Although results from newer studies indicate that adhesiolysis does not inevitably lead to recurrent bowel obstruction, adhesions can reform and remain a source of future obstruction or pain.[10] Chronic abdominal or pelvic pain Symptoms may persist or recur despite technically successful surgery. Incisional hernia Particularly after midline laparotomy. Strategies to Mitigate Risk Preventing complications begins with careful patient selection and meticulous surgical technique, including sharp dissection within anatomic planes and cautious use of energy devices. Early recognition of intraoperative injuries, especially enterotomy, is critical to minimize morbidity. Postoperatively, structured protocols for prophylaxis and surveillance, such as early ambulation, respiratory exercises, and infection prevention strategies, are essential to enhance patient safety and optimize outcomes.
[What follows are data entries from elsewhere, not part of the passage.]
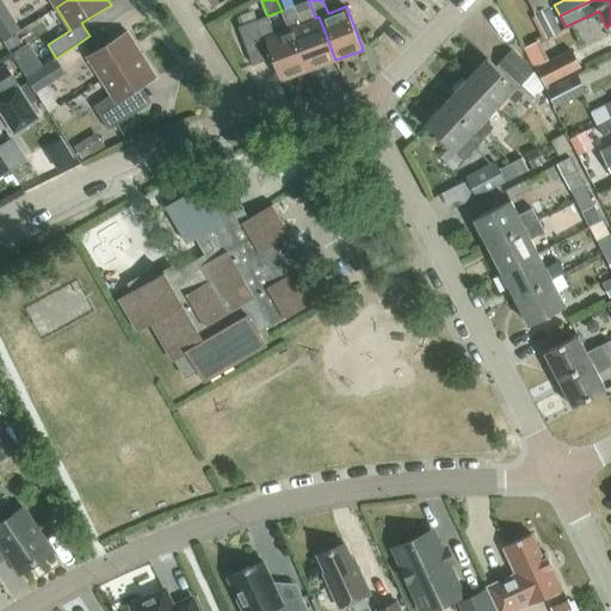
[(535,11),(542,25),(555,19),(547,5),(535,11)]
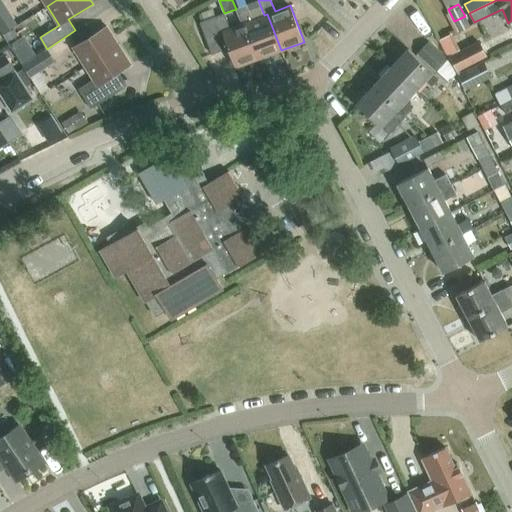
[(0,29),(3,34),(14,27),(0,5),(0,29)]
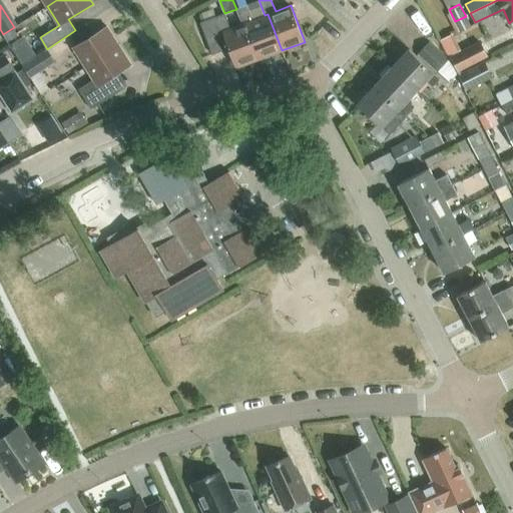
[(268,14),(265,15),(252,20),(247,5),(236,9),(241,24),(245,22),(259,59),(282,50),(268,14)]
enhancing_healthcare_team_outcomesstatpearls· Enhancing Healthcare Team Outcomes· item NBK563219

Patients undergoing adhesiolysis require a highly coordinated, interprofessional approach to treatment, ensuring patient-centered care, optimizing outcomes, and maintaining safety. Clinicians, particularly surgeons, must integrate advanced technical skills in minimally invasive and open techniques with sound perioperative decision-making, selecting appropriate candidates, and determining the safest operative approach. Advanced clinicians, such as physician assistants and nurse practitioners, play a key role in preoperative evaluation, patient education, and postoperative monitoring, reinforcing instructions regarding early ambulation, diet advancement, and warning signs of complications. Nurses provide continuous bedside assessment, facilitate early detection of postoperative issues such as ileus or infection, and coordinate timely interventions. Pharmacists contribute by reviewing and optimizing perioperative medications, managing analgesia to reduce opioid exposure, and advising on prophylactic agents when antiadhesive barriers or adjunctive pharmacologic therapies are considered. Clear, structured communication among all team members is critical to maintain patient safety and improve outcomes. Preoperative briefings and multidisciplinary rounds promote shared situational awareness, while standardized handoff tools and postoperative care pathways ensure that all professionals understand the surgical findings and anticipated recovery trajectory. Dietitians and physical therapists may be engaged to expedite nutritional recovery and early mobilization, which are central to enhanced recovery protocols. By fostering open communication, defining roles, and aligning goals of care, the interprofessional team can reduce complications, improve patient satisfaction, and enhance overall team performance in the complex care of patients requiring adhesiolysis.